* [What you should do]
Search the data below for "balení"; list each line that holds it.

(Data listing Opens)

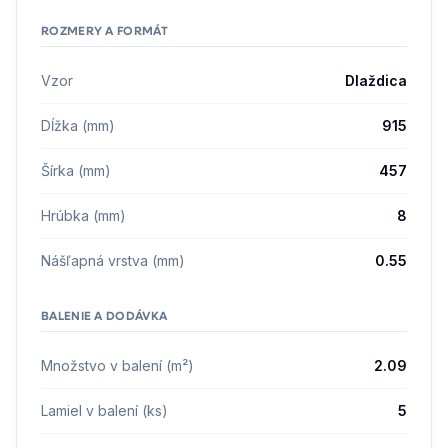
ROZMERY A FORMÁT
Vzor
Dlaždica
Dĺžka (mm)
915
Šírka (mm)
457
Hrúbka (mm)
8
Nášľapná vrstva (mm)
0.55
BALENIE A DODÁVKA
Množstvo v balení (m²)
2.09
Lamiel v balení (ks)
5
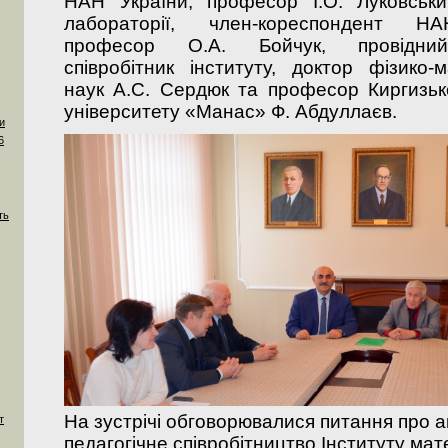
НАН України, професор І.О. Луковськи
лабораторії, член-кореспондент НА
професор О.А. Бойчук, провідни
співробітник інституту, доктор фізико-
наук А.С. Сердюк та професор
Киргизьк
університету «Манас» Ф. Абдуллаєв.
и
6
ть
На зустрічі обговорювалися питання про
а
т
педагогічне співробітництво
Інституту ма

(Data listing Closes)

* [Exercise result]
Množstvo v balení (m²)
Lamiel v balení (ks)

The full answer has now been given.